- _INSTRUCTIONS TO FOLLOW_
Print all of the entries exactly, minus the pictures.

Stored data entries
#####
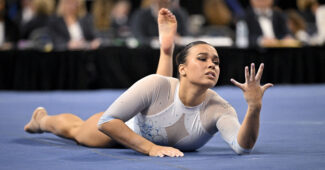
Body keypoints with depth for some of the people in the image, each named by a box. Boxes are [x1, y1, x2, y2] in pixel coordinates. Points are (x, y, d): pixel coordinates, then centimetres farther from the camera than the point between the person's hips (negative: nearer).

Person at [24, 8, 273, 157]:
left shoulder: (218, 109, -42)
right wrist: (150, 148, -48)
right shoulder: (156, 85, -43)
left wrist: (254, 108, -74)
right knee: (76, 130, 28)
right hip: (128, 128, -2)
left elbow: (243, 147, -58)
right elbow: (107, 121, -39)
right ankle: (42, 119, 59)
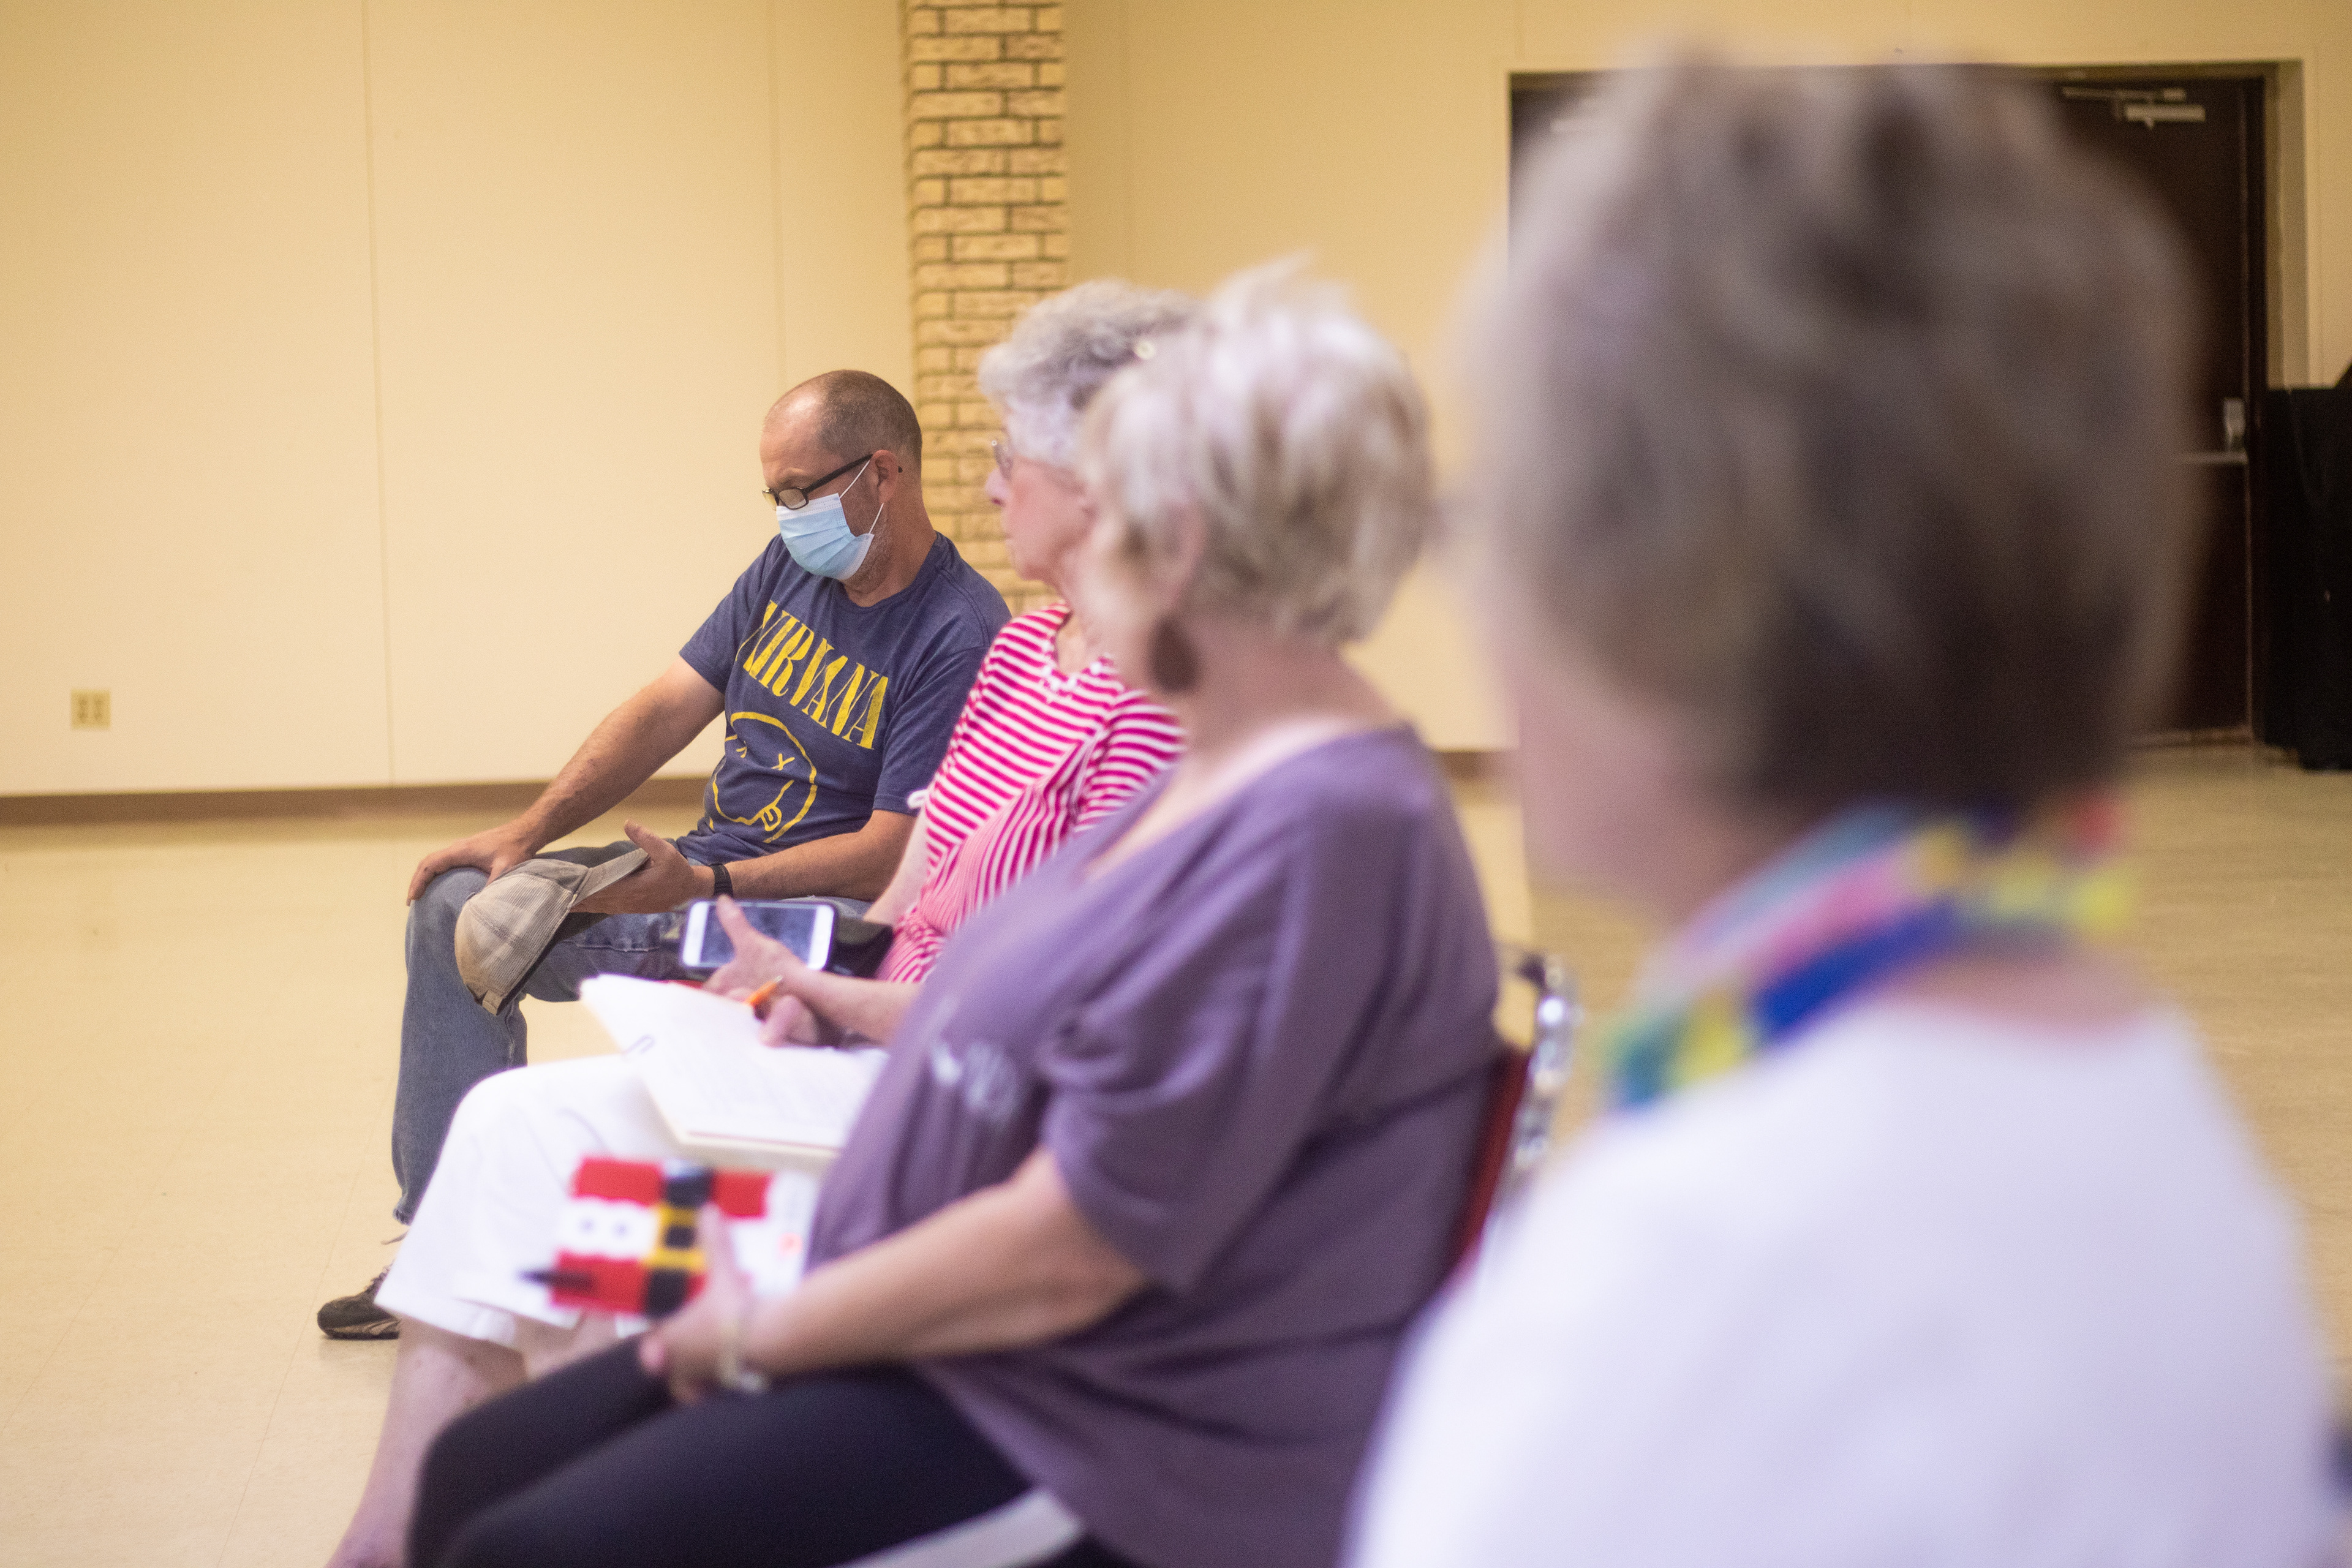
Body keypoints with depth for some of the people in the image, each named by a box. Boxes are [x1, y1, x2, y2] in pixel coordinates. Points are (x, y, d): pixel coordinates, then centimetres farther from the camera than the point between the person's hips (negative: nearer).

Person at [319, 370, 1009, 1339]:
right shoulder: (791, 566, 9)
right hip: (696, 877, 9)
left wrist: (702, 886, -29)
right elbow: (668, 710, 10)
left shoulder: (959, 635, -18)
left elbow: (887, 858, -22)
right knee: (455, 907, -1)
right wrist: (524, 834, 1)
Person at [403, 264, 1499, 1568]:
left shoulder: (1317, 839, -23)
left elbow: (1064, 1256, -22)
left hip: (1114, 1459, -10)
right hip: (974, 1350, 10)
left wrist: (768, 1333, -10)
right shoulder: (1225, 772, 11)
#####
- _EXERCISE OUTPUT_
Body keypoints with depth for some of the people in the image, each named by a box. Boxes are [x1, y1, x2, y2] in pixel coordinates. Points are (x, y, d): pixel coordinates, then centimetres farther from the camera than the point between the person's hips (negative: nearer).

Person at [24, 8, 273, 157]:
left shoulder: (218, 109, -42)
right wrist: (150, 148, -48)
right shoulder: (156, 85, -43)
left wrist: (254, 108, -74)
right knee: (76, 130, 28)
right hip: (128, 128, -2)
left elbow: (243, 147, -58)
right elbow: (107, 121, -39)
right ankle: (42, 119, 59)
Body keypoints with depth for some of the people in the image, each named by a box. Boxes are [x1, y1, x2, y2] in pixel coordinates. Points are (x, y, d): pixel coordinates, then centimetres farther from the camera than the point between the person's hips (negative: nearer).

Person at [319, 370, 1009, 1339]:
right shoulder: (791, 566, 9)
right hip: (696, 877, 9)
left wrist: (702, 886, -29)
right elbow: (668, 710, 10)
left shoulder: (959, 635, -18)
left elbow: (887, 858, -22)
right knee: (455, 907, -1)
right wrist: (524, 834, 1)
Person at [403, 264, 1499, 1568]:
left shoulder: (1317, 839, -23)
left elbow: (1064, 1256, -22)
left hip: (1114, 1459, -10)
right hip: (974, 1350, 10)
left wrist: (768, 1333, -10)
right shoulder: (1225, 772, 11)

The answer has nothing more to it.